I think you would enjoy reading Henry George, or indeed any account of the role of land in wealth distribution from Adam Smith, David Ricardo and JS Mill onwards.
Widening wealth inequality is in part due to policy. Private ownership of land rent is a policy decision - the state enforces exclusive title and does not socialise rent.
There are working alternatives. Most indigenous cultures have collective ownership. Some modern societies have melded the best attributes of collective ownership and private incentives.
Many of those at the top of your mountain got there by inheriting their parents' position halfway up or by the dumb luck of rising land values. Many of those at the bottom found themselves there because the state put them there at the behest of those at the top (this is called exclusive title).
Redistribution to narrow inequality is possible without dulling incentives.
Singapore has 90% home ownership and very equal opportunity by global standards. It is also one of the world's most prosperous countries despite having no natural resource endowment. It did this by socialising the growing value of urban land to pay for universal housing access and a well-functioning state while keeping taxes on productive activity low.

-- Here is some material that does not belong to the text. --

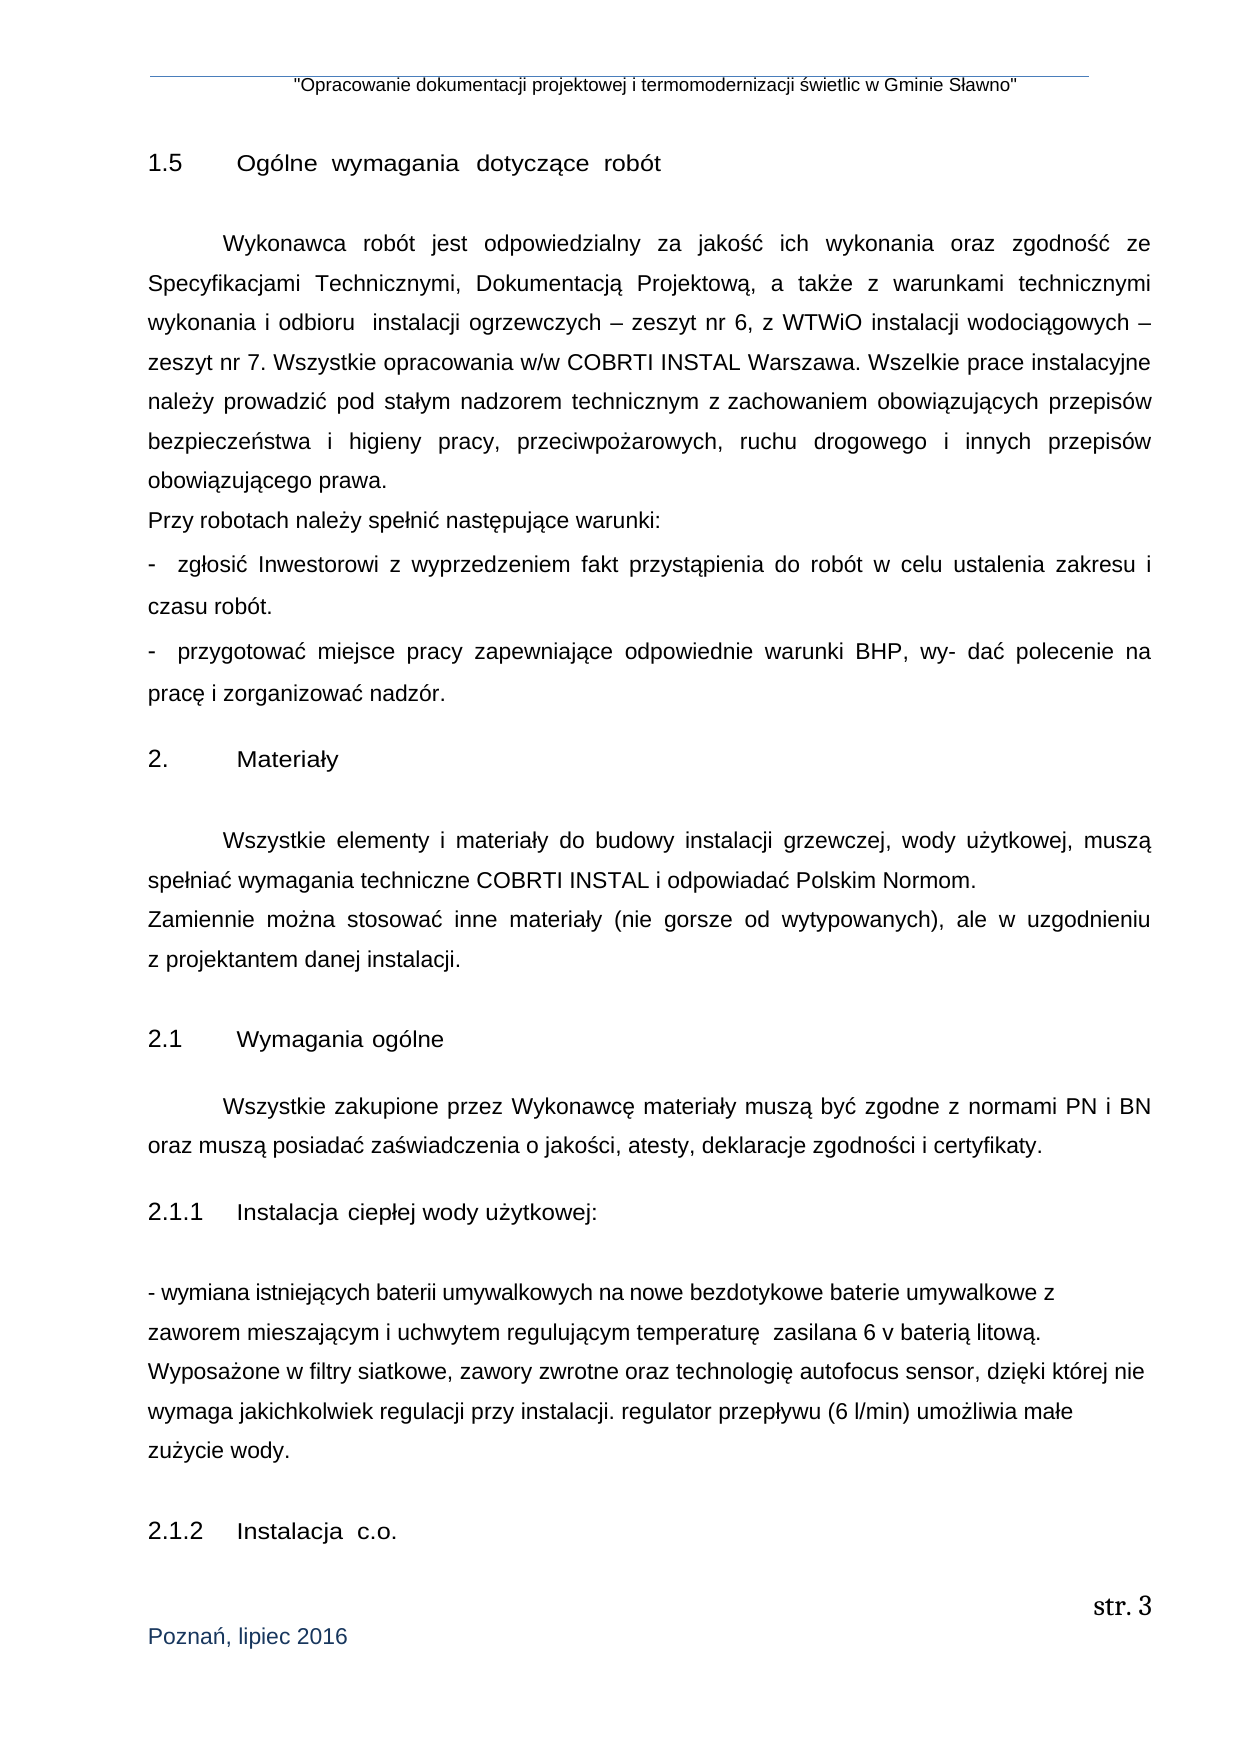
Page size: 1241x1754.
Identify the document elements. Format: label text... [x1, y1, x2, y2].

Good points and reading tip. My "mountain" is really a diamond and the height of the wide point between the top and the bottom is certainly subject to public policy influence. My main objective was to argue against those who obsess over the gap from top to bottom - some folks will always find a way to have nothing and, in an ever richer world, the richest will always be richer than ever before.
There need be no hand-wringing over the fact that in our globalised online economy anyone inventing, say, a new and useful platform that becomes a natural monopoly, will get staggeringly rich.
We can and probably should tax most of it off them (so long as we don't materially damage incentives for future innovators; I assume the first billion is enough of a drawcard and the billions after that don't add any incentive).
But the fact their fortune happened in the first place is, as you nicely point out, a sign of our material progress.
To put it more edgily, what if wealth is no longer a mountain, but a Sky Tower where the most money is to be made by setting fire to the elevators.
"The deros will be with us always" (to read incredibly uncharitably) is an amazing explanation for inequality, but is it inevitable that the handful of technogarchs kissing Trump's inaugural ring have as much as half of America and thereby get to further their projects of enshittifying their produccts (and thus society) simply because enshittifying is more profitable than improving?
If the wealthy are risk-takers it's in a theoretical, statistical sense rather than a material one - governments are pretty well disciplined to deliver "investor certainty" after all.
Yes I do feel better for having got that off my chest, thanks for asking.
I think you would enjoy reading Henry George, or indeed any account of the role of land in wealth distribution from Adam Smith, David Ricardo and JS Mill onwards.
Widening wealth inequality is in part due to policy. Private ownership of land rent is a policy decision - the state enforces exclusive title and does not socialise rent.
There are working alternatives. Most indigenous cultures have collective ownership. Some modern societies have melded the best attributes of collective ownership and private incentives.
Many of those at the top of your mountain got there by inheriting their parents' position halfway up or by the dumb luck of rising land values. Many of those at the bottom found themselves there because the state put them there at the behest of those at the top (this is called exclusive title).
Redistribution to narrow inequality is possible without dulling incentives.
Singapore has 90% home ownership and very equal opportunity by global standards. It is also one of the world's most prosperous countries despite having no natural resource endowment. It did this by socialising the growing value of urban land to pay for universal housing access and a well-functioning state while keeping taxes on productive activity low.
Good points and reading tip. My "mountain" is really a diamond and the height of the wide point between the top and the bottom is certainly subject to public policy influence. My main objective was to argue against those who obsess over the gap from top to bottom - some folks will always find a way to have nothing and, in an ever richer world, the richest will always be richer than ever before.
That's a very good point.
There need be no hand-wringing over the fact that in our globalised online economy anyone inventing, say, a new and useful platform that becomes a natural monopoly, will get staggeringly rich.
We can and probably should tax most of it off them (so long as we don't materially damage incentives for future innovators; I assume the first billion is enough of a drawcard and the billions after that don't add any incentive).
But the fact their fortune happened in the first place is, as you nicely point out, a sign of our material progress.
To put it more edgily, what if wealth is no longer a mountain, but a Sky Tower where the most money is to be made by setting fire to the elevators.
"The deros will be with us always" (to read incredibly uncharitably) is an amazing explanation for inequality, but is it inevitable that the handful of technogarchs kissing Trump's inaugural ring have as much as half of America and thereby get to further their projects of enshittifying their produccts (and thus society) simply because enshittifying is more profitable than improving?
If the wealthy are risk-takers it's in a theoretical, statistical sense rather than a material one - governments are pretty well disciplined to deliver "investor certainty" after all.
Yes I do feel better for having got that off my chest, thanks for asking.